TASK PROMPT:
The required answer is the count of lines in the records that contain "Palabra", with no other text.
*** TASK DATA Section Begins ***
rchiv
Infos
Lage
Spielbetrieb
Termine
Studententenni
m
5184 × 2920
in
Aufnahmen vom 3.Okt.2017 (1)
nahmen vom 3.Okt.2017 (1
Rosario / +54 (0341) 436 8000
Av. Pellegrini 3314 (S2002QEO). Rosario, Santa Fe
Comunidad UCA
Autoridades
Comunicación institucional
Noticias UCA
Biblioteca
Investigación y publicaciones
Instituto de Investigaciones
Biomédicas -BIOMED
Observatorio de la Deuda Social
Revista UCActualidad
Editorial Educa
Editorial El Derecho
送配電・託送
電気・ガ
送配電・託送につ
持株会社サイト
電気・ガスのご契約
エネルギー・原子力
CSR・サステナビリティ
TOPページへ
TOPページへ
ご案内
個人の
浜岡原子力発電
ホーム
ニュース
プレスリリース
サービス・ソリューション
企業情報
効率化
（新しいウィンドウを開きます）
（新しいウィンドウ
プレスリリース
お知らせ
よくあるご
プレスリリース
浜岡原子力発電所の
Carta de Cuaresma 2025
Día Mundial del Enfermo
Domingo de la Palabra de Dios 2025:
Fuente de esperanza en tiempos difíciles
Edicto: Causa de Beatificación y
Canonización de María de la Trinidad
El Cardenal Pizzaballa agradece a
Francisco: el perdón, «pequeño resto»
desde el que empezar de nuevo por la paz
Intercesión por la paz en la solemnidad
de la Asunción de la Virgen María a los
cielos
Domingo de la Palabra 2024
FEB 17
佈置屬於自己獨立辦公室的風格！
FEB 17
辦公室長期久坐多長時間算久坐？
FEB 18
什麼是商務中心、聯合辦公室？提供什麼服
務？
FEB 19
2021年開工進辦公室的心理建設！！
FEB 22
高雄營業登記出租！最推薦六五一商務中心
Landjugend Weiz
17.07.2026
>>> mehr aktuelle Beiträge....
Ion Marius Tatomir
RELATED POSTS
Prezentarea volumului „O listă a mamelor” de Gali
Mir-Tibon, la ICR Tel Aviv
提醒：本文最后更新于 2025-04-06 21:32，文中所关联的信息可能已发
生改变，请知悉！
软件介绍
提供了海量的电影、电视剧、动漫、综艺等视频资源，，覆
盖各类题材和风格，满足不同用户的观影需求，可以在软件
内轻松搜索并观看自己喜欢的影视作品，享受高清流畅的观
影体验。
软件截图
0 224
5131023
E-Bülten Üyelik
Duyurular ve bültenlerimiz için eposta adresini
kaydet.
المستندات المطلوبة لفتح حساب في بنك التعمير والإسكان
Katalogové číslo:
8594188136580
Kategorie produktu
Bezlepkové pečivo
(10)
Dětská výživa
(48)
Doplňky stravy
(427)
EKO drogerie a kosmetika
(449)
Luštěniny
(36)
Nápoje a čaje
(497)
*** TASK DATA Section Ends ***
TASK ANSWER:
2